Pasca pembubaran impor borongan, usia produk lokal menikmati pasar domestik hanya seumur jangung karena impor kembali marak, kali ini difasilitasi Pusat Logistik Berikat (PLB) yang sepertinya memang dipersiapkan sebagai upaya legalisasi impor borongan.

"Nah sekarang PLB ditutup tapi impor tetap banjiri pasar, padahal ada safeguard dan tata niaga, jadi impor lewat mana? Dan dipastikan juga lewat pelabuhan resmi karena masuk pakai kontainer," cetus Rusdi.

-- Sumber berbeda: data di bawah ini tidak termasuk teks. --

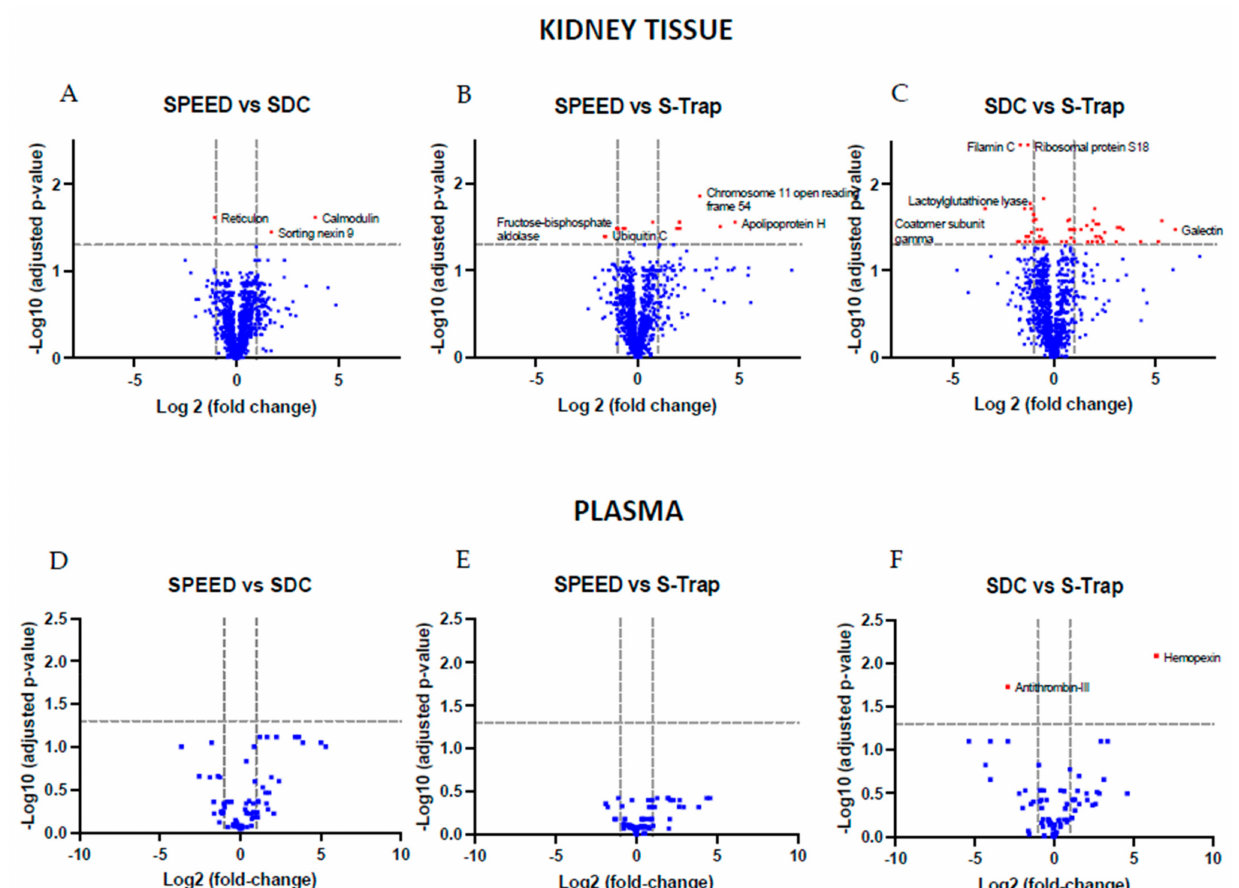
Figure 2. Volcano plots displaying false discovery rate adjusted p -values and fold-changes in SWATH protein intensity between methods in kidney tissue ( A – C ) and plasma ( D – F ). Proteins displayed in red represent those meeting the threshold for differential quantification (a fold-change with an adjusted p -value ≤ 0.05); the horizontal grey dashed line represents p (adjusted) = 0.05. The vertical grey dashed line represents a fold-change of two. In ( A , B , D , E ), protein fold-changes for SDC and S-Trap, respectively, are in reference to SPEED. In ( C , F ), protein fold-changes in S-Trap are with reference to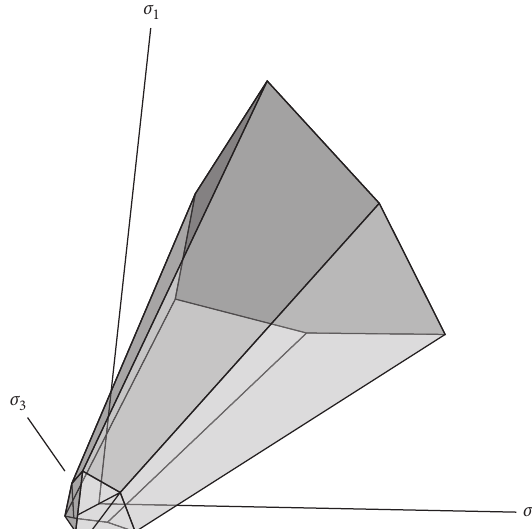
Figure 5: Schematic diagram of the composed strength failure, which can be derived according to the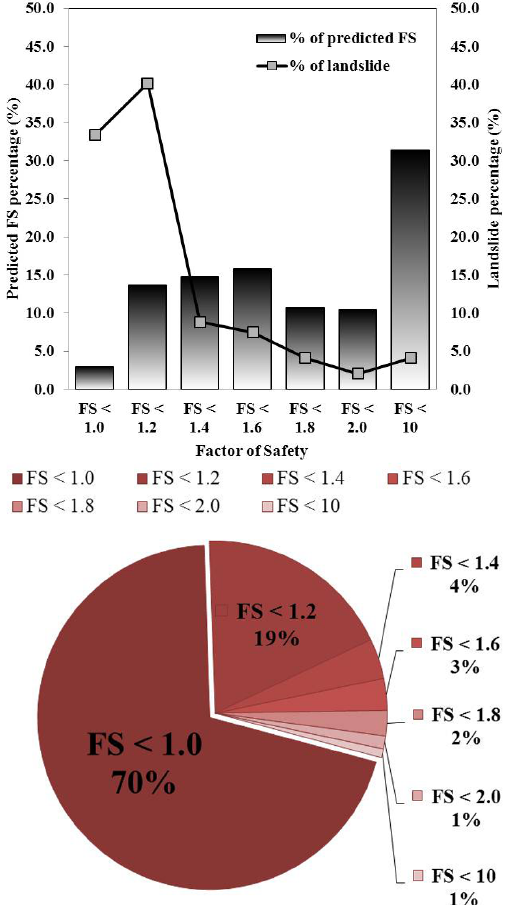
Fig. 14. Results obtained by TRIGRS in each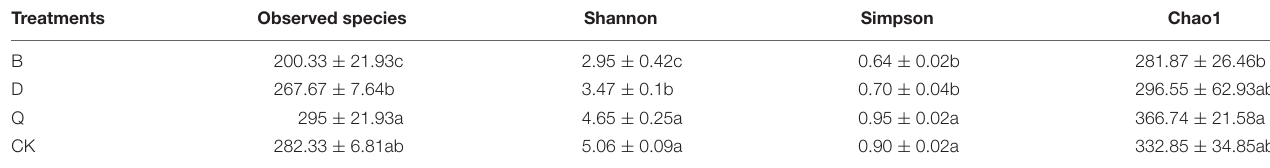
TABLE 2 | The richness and diversity index of fungi community in different rotation vegetables and continuous tomato were analyzed and observed.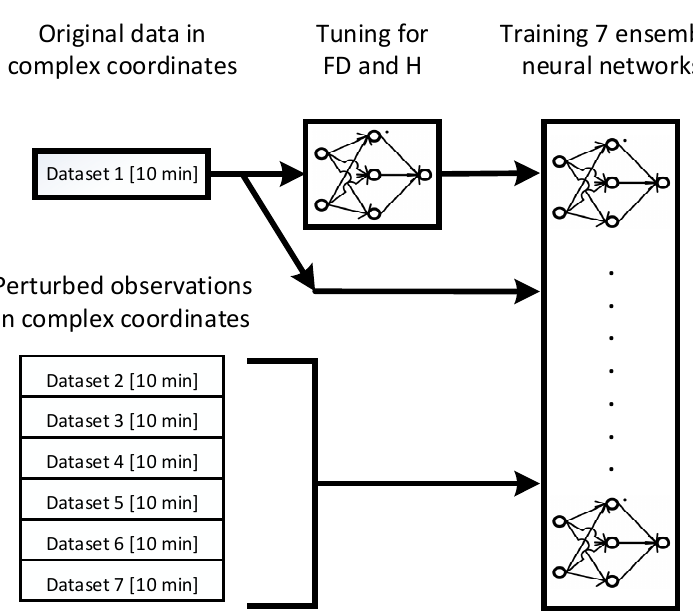
Figure 4. Training of the ensemble neural network model using seven datasets as input. The seven datasets include the original data set, and the remaining six are the output of previous stage of pre-processing Section 3.1.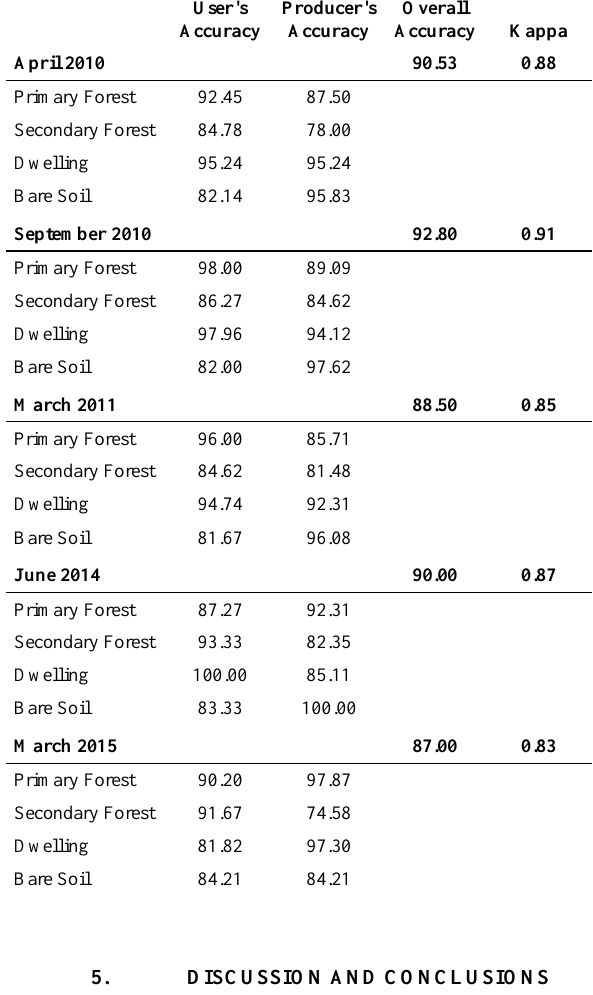
Table 2 . Accuracy assessment of land cover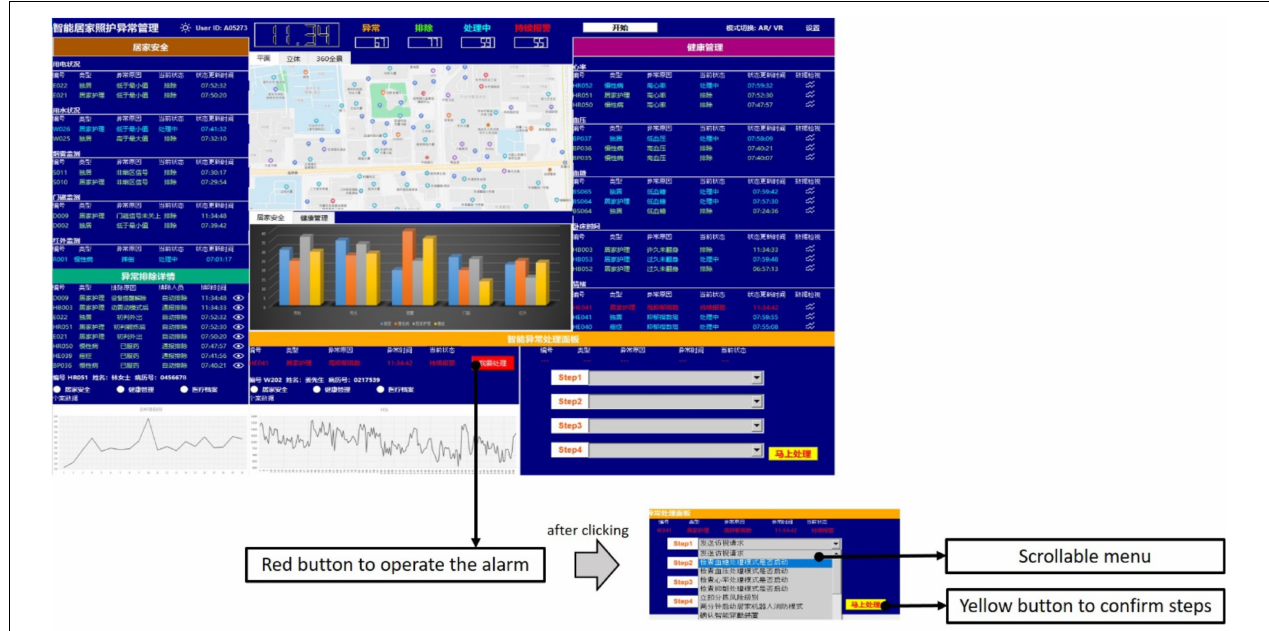
FIGURE 3 | The alarm requiring participants to process in operations.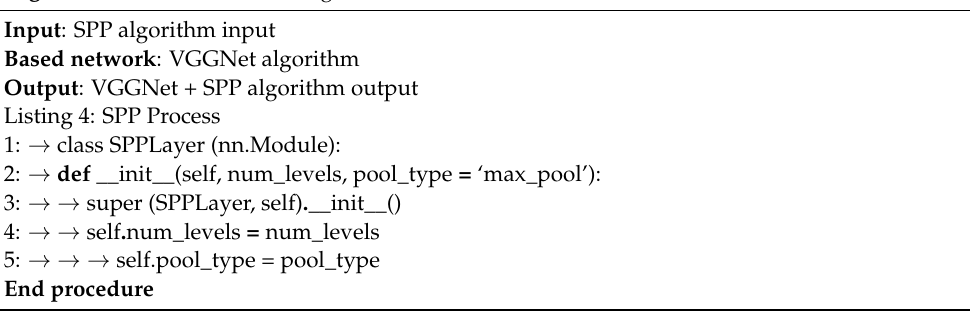
Figure 5. The model of VGGNet + SPP. Algorithm 4 : VGGNet + SPP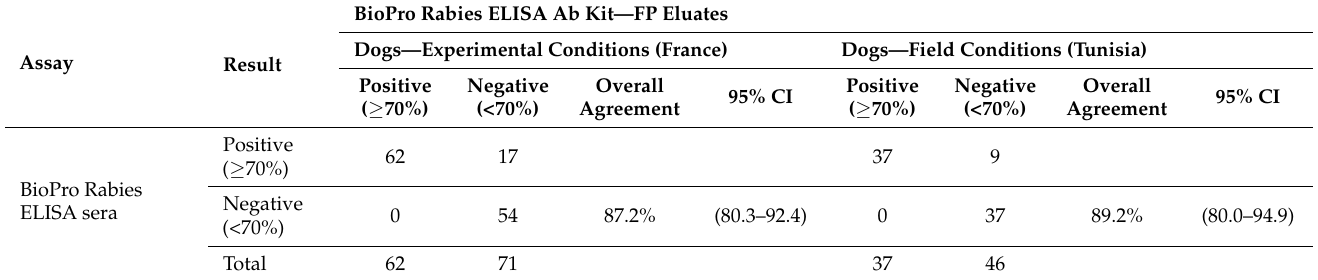
Table 2. FP eluates titrated using the BioPro ELISA kit versus sera titrated using the BioPro ELISA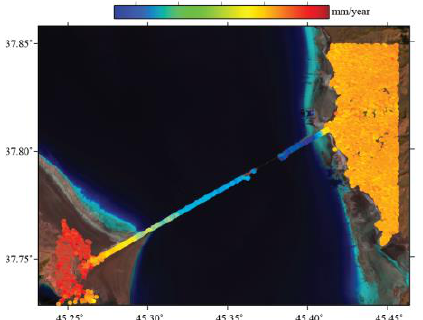
Figure 2. LOS deformation velocity map derived from ENVISAT (Track 321) in the time period of 2003-2007.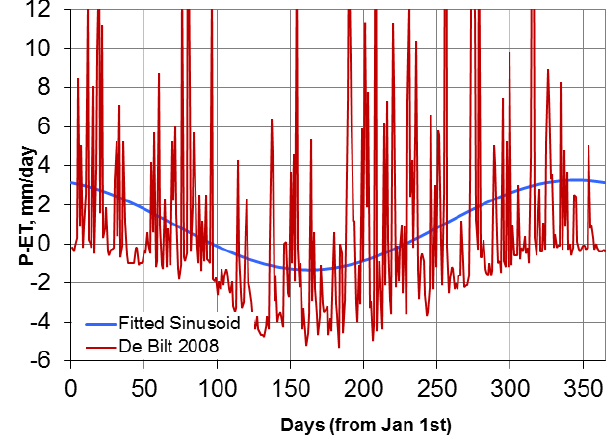
Fig. 3. Daily weather data from De Bilt 2008, The Netherlands (KNMI) and a recharge sinus (fitted with average weather date from 1971–2000) used for numerical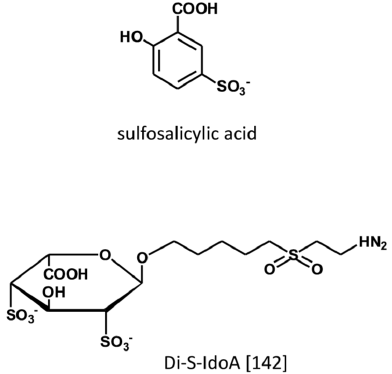
Figure 9. Small molecule interacting with the heparin-binding site of chemokines. Structure redrawn from ref [142].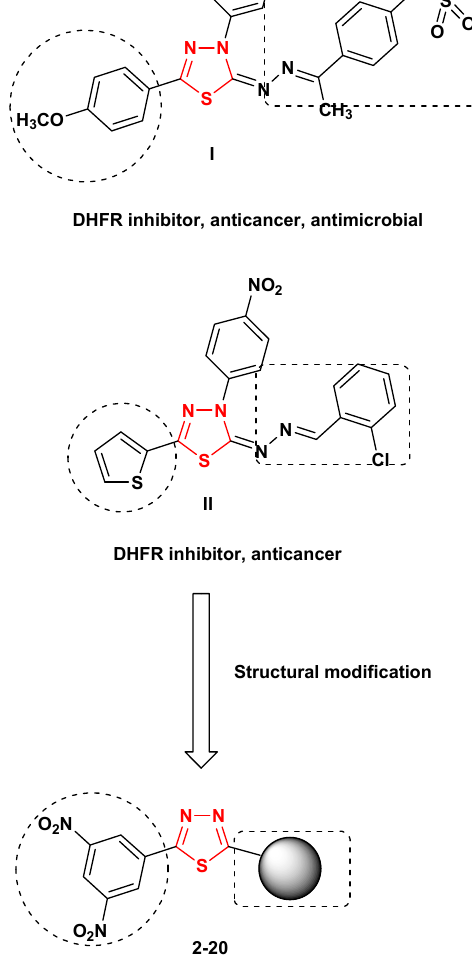
Figure 2. Structures of previously reported 1,3,4-thiadiazoles I , II with DHFR inhibitory activity and the strategy employed for designing the lead compounds 2 – 20 .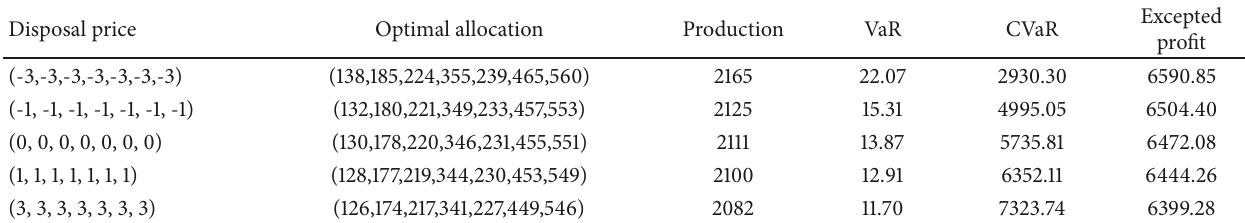
Table 1: Allocation, VaR, CVaR, and t he excepted profit of chain stores in decentralized supply ( 𝜆 = 0 ). Disposal price Optimal allocation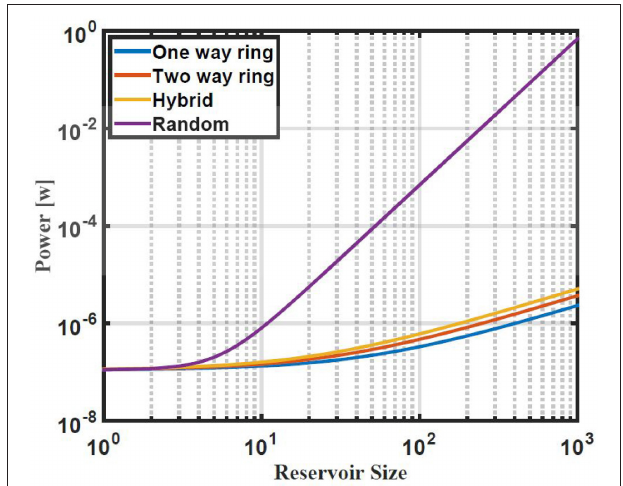
FIGURE 15 | Power consumption vs. reservoir size of four ESN topologies: one way ring, two way ring, hybrid, and random on log scale plot. The one way ring topology has lower power consumption compared to the other topologies while the random topology has higher power consumption compared to the other topologies.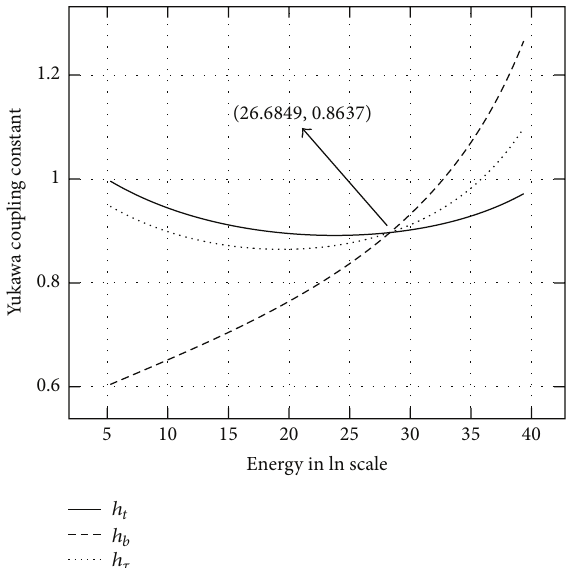
Figure 1: Third-generation Yukawa couplings unification for 𝑚 𝑠 = = 173 . 5 GeV, (𝑒 26 . 6849 = 3 . 8828 × 10 11 ) GeV. 𝑚 𝑡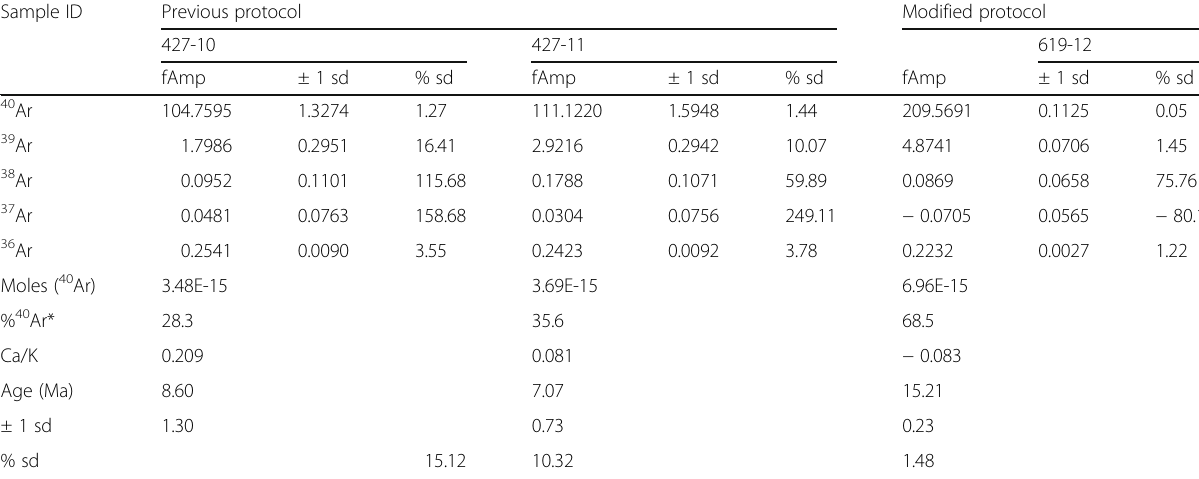
Table 2 Ar isotope analyses of representative aliquots of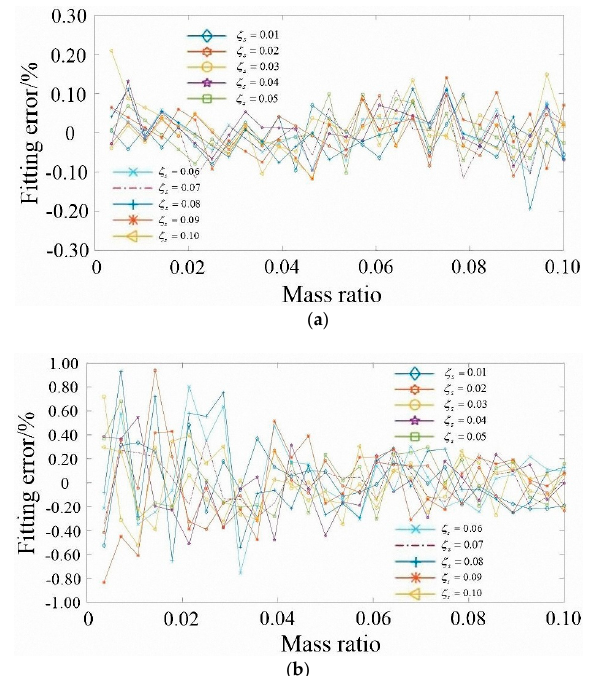
Figure 3. Comparison of fitting error of fitting formulas. ( a ) Comparison of optimum frequency ratio; ( b ) Comparison of optimum damping ratio.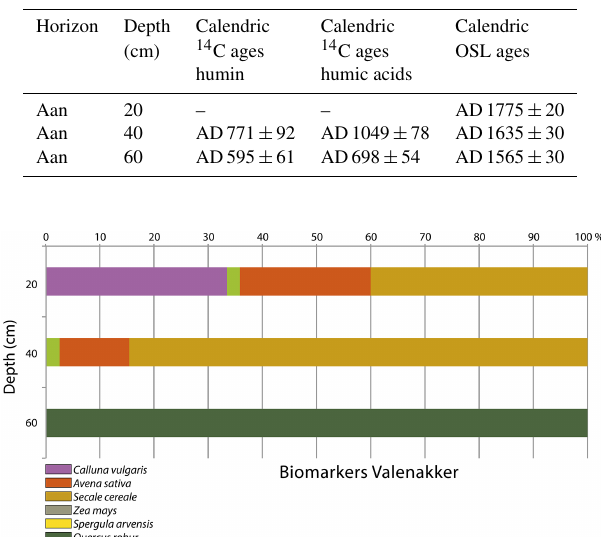
pollen spectra is complex: it is a mix of the regular pollen influx of plants on the fields and in the surrounding areas in- filtrating into the soil and pollen, and also the pollen present in various stable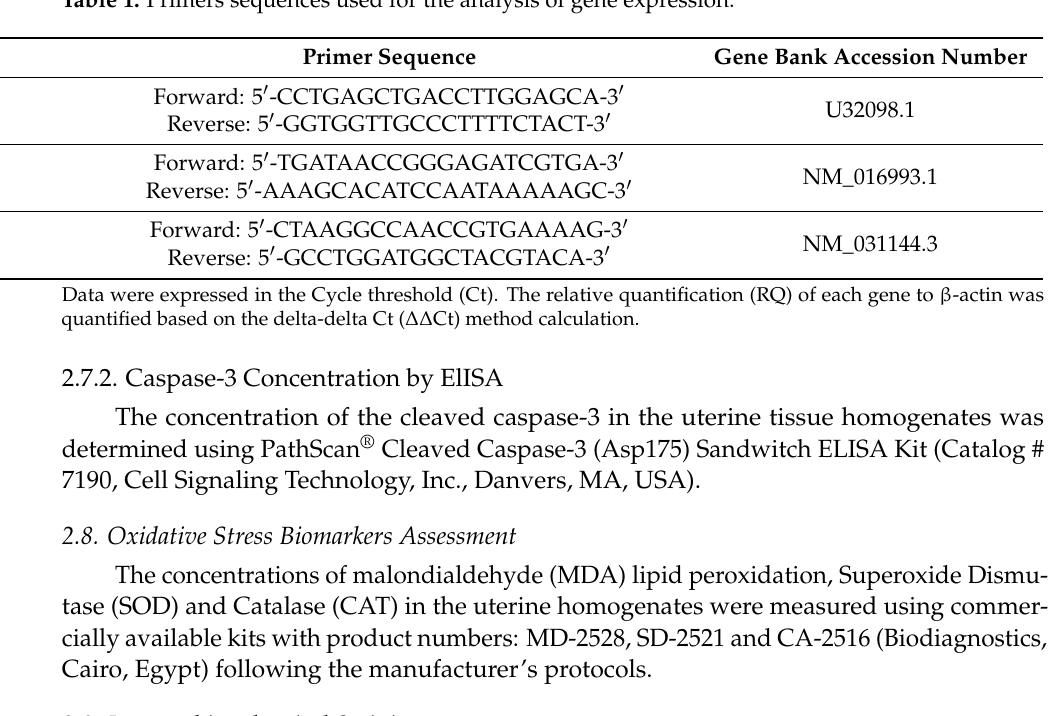
Table 1. Primers sequences used for the analysis of gene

Selanjutnya IKATSI meminta pemerintahan dibawah Presiden Jokowi untuk tegas membereskan urusan impor ini karena telah banyak memakan korban industri dan tenaga kerja selain itu juga menyebabkan kerugian negara yang cukup besar.

"Kalau impor resmi kan ada bea masuk, ppn, pph ada juga bea masuk tambahan dari safeguard. Kalau impor turun, negara dapat masukan dari ppn dan pph yang dibayarkan produsen dalam negeri. Kalau impor borongan, negara dapat apa?," jelasnya.

IKATSI juga menolak legalisasi praktik unprosedural dan merelaksasi aturan impor dengan alasan dibutuhkan untuk mengisi kekosongan pasar didalam negeri. Pasalnya industry dalam negeri sudah mampu memenuhi kebutuhan untuk pasar domestik, bahkan utilisasinya masih dibawah 50%.

"Kebutuhan bahan baku industri, kebijakannya ada di Kementerian Perindustrian. Perintah Presiden Jokowi kan jelas, barang yang sudah bisa diproduksi didalam negeri tidak perlu diimpor. Yang tau persis produksi dalam negeri kan Kementerian Perindustrian bukan Kementerian Perdagangan terlebih Bea Cukai, jadi jangan ovel-lapping," pungkasnya.